Because of the long (years) lead time between when sales are announced and when the product is delivered and the revenue recorded, timing and seasonality are irrelevant here. FCEL keeps one unit in inventory in case a sale comes along that HAS to be delivered in less than a year for some reason, but that is unusual. Factory is currently running at 70MW/year production rate, and the order backlog is more than 3 years at that rate. They are already gross margin positive, but at 70MW/year, the positive cashflow isn't sufficient to cover their fixed costs/overhead. They have already stated that breakeven will occur when the feel comfortable enough with the order flow to raise the production rate to 80MW/year.
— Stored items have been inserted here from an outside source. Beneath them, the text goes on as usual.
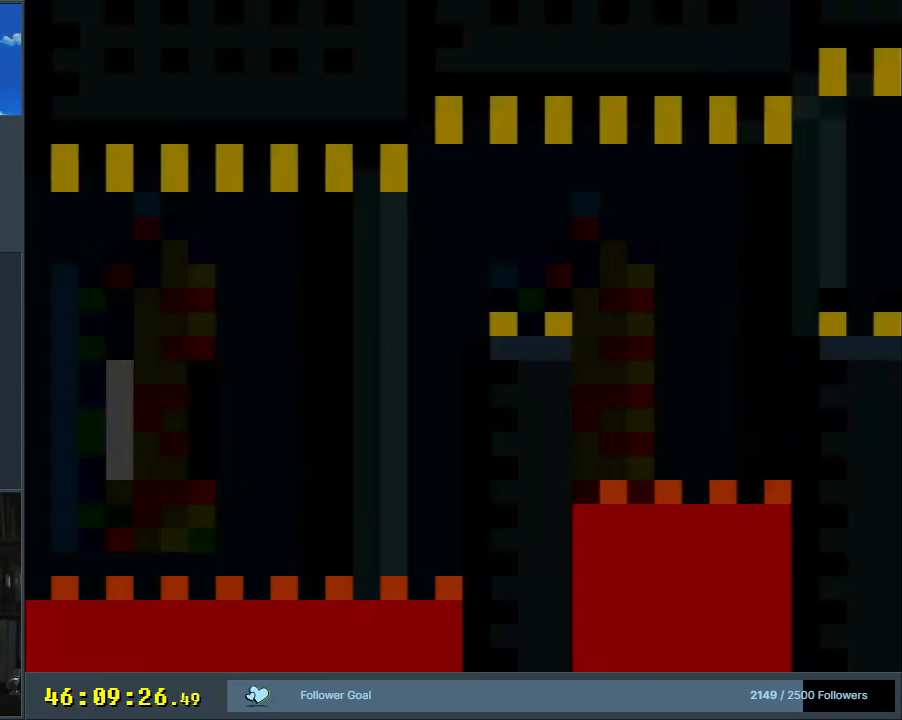
{"buttons": ["X"], "events": []}
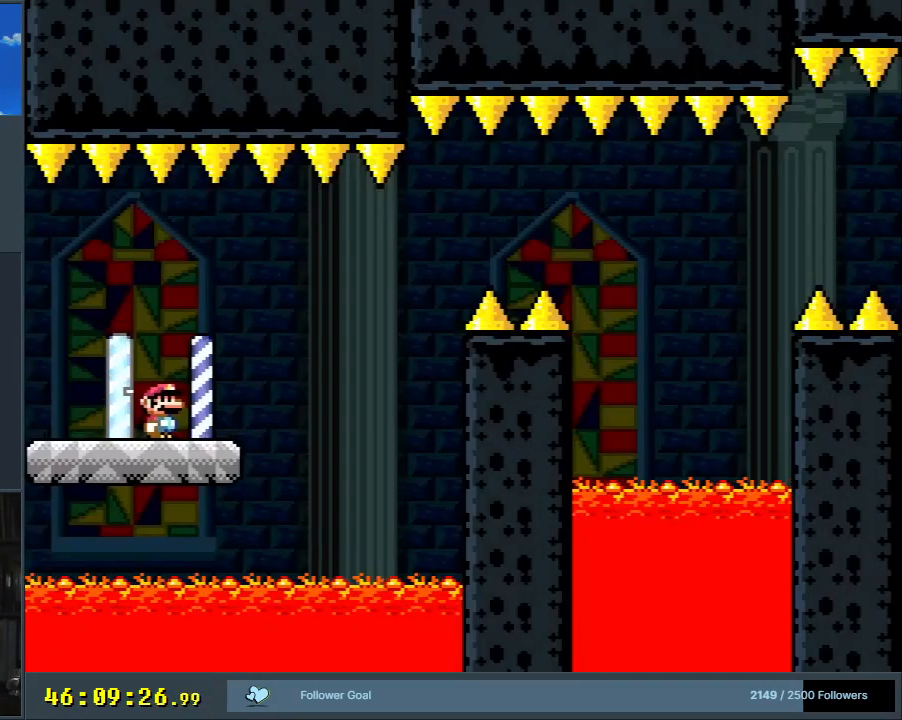
{"buttons": ["X", "DPAD_RIGHT"], "events": [[183, "DPAD_RIGHT", "down"]]}
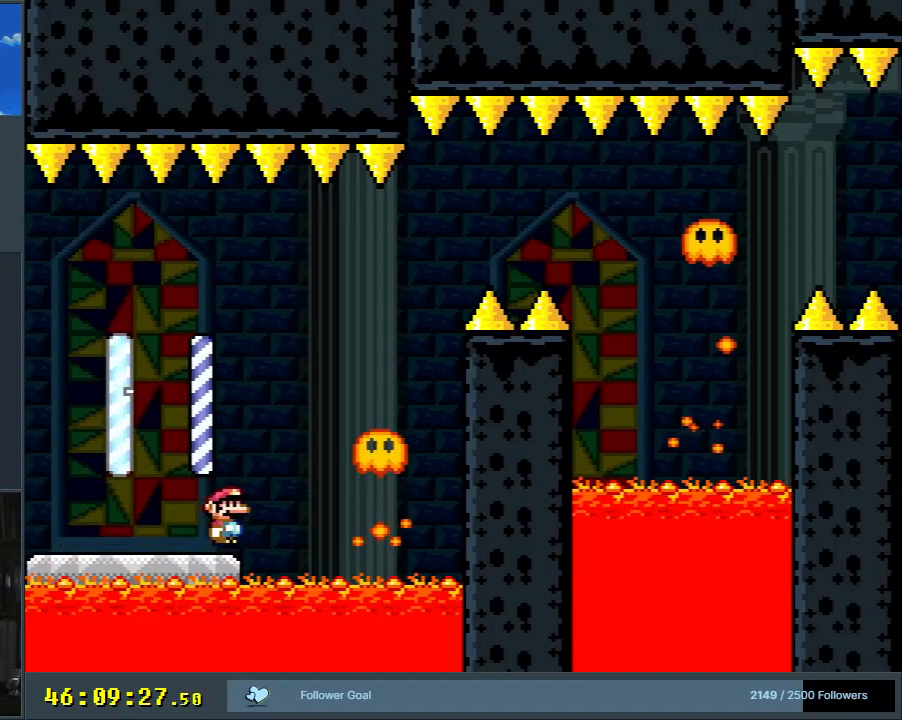
{"buttons": ["A", "X", "DPAD_RIGHT"], "events": [[17, "A", "down"], [17, "DPAD_LEFT", "down"], [17, "DPAD_RIGHT", "up"], [183, "DPAD_LEFT", "up"], [233, "DPAD_RIGHT", "down"], [350, "A", "up"], [483, "A", "down"]]}
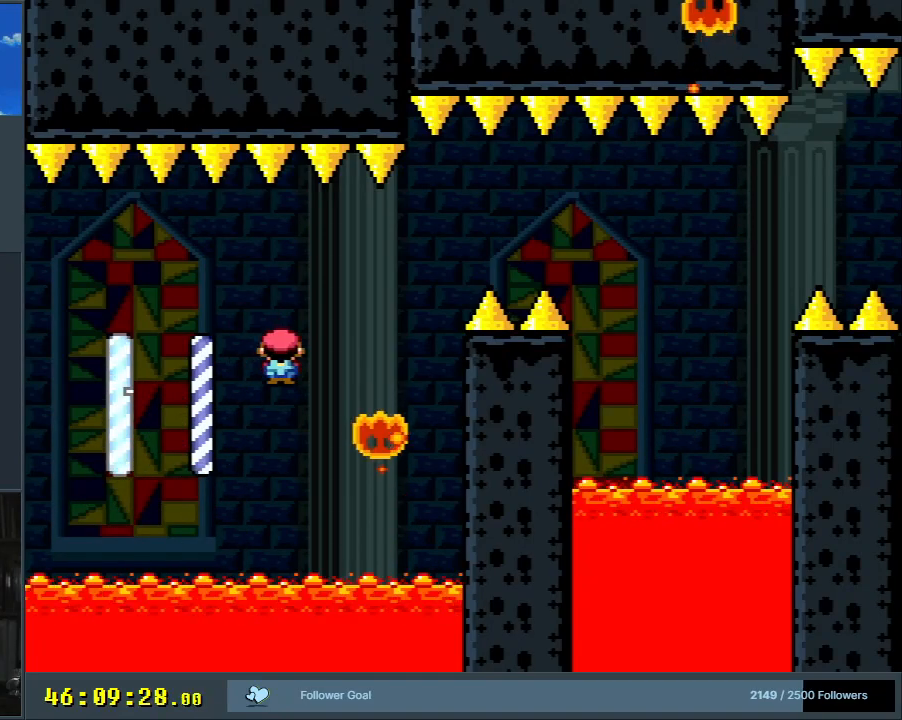
{"buttons": ["A", "X", "DPAD_RIGHT"], "events": [[17, "DPAD_RIGHT", "up"], [267, "DPAD_RIGHT", "down"]]}
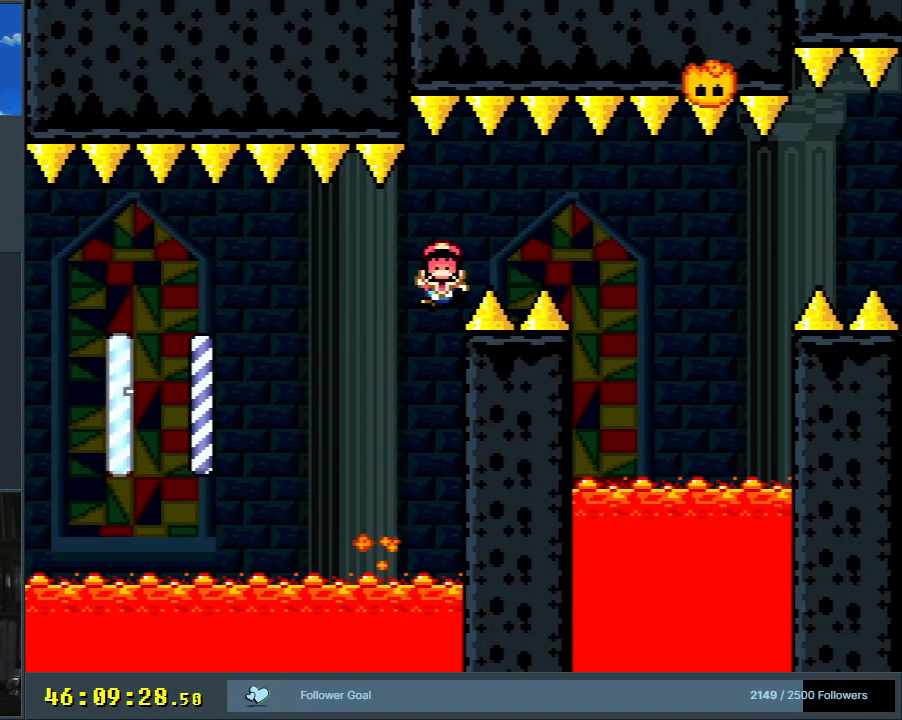
{"buttons": [], "events": [[150, "A", "up"], [267, "DPAD_RIGHT", "up"], [283, "X", "up"], [333, "A", "down"], [450, "A", "up"]]}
There are several 10s of MWs of projects in the pipeline in CT alone, so I would expect the final ramp up to profitability once those deals are finally signed.
dag_va- But run rate is based upon Chippy's EBITDA formula for breakeven which is not reality. Gonna have to get to 90 or 100 to pay the real costs. You should know to avoid companies that report EBITDA.
"Pay no attention to that man behind the curtain."
I'm going to repeat myself to make it clear. FCEL could announce another 50MW of sales, and it wouldn't change their revenue and profit over the next few quarters one jot. In the past, they have announced when they plan to change the production run rate. I would expect them to do so again the next time, and we will all know exactly when they will achieve profitability at that time.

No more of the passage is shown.